UofT Robotics PhDs Anas Mahmoud (above left) and Juan Carrillo (above right) have been awarded the 2021 Qualcomm Innovation Fellowship (North America Program) for their proposal on sensor fusion for 3D object detection. Mahmoud and Carillo are one of 16 winning teams — and the only Canadian team — selected from among the 43 finalists.

 

Over 100 proposals are submitted each year to the Qualcomm Innovation Fellowship (QIF) program, which recognizes PhD students from across a range of technical research areas. Winning students earn a one year fellowship and are mentored by Qualcomm engineers to facilitate the success of the proposed research.

 

Mahmoud and Carillo’s winning proposal aims to develop novel deep learning models to enhance robot perception at long-range. Their proposal addresses the sparsity of range sensor measurements (i.e., LiDAR/RADAR) at long-range by fusing dense image data beyond direct pixel-point correspondences.
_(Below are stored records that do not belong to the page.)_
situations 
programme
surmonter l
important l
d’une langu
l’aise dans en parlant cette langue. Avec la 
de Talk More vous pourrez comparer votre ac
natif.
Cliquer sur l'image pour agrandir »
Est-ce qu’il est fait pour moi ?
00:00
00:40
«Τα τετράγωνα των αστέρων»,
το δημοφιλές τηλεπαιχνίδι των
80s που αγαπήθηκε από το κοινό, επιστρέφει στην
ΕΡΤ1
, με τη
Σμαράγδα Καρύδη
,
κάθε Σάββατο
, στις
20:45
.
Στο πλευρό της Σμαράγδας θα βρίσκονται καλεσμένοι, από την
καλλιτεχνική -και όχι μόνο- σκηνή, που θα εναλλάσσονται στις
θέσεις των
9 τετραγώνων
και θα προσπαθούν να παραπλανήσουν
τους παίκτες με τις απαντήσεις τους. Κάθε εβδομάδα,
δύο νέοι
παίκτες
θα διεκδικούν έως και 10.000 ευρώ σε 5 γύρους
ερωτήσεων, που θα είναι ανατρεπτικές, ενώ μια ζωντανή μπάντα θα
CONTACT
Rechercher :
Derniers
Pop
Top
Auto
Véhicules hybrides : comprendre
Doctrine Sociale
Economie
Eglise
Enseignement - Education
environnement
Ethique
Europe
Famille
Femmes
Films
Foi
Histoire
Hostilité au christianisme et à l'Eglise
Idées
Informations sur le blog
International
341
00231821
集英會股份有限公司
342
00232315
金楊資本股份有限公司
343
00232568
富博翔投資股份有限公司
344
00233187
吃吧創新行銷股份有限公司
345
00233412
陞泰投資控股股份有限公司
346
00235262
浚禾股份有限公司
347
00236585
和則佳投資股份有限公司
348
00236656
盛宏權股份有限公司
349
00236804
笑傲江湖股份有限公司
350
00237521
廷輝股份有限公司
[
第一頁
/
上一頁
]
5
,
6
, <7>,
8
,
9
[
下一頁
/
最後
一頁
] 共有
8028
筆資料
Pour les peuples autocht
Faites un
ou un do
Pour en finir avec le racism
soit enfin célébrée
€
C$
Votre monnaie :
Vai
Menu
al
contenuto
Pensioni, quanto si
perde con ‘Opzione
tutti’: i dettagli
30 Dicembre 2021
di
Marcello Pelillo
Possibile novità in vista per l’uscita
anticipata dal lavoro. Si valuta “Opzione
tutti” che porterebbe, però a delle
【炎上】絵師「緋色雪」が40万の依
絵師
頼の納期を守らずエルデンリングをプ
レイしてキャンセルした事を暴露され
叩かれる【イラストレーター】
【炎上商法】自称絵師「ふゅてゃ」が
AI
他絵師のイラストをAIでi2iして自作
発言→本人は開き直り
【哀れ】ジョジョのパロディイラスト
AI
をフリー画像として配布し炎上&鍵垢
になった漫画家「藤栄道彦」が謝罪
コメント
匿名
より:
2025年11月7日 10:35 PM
They also introduce a 3D perception model that uses implicit representations of shape priors along with images to improve the characterisation of faraway objects. The application of their research will potentially allow autonomous vehicles and ADAS systems to operate safely at higher speeds by sensing obstacles at long-range, which enables planning and control algorithms to perform earlier decisions.

 

Mahmoud and Carillo are thrilled, and report they “are excited to tackle the challenge of detection at long range for its potential to enable various autonomous driving downstream tasks.” The pair added that their proposal “builds on previous object detection research at Prof. Waslander’s TRAILab, and the Qualcomm Innovation Fellowship will provide us with the resources needed to address this challenge.” 

 

They are particularly looking forward to the industry partnerships the fellowship creates. “The fellowship offers mentorship from senior staff at Qualcomm, and funding support to two Ph.D. students amounting to 100K USD for a year,” they reported. 

Mahmoud and Carillo are members of Prof. Steve Waslander’s TRAIL Lab, which focuses on robotic perception and planning problems in the domains of unmanned aerial vehicles and self-driving cars. Steve Waslander is a recent recipient of a $12M ORF-RE in All-Weather Autonomous Driving.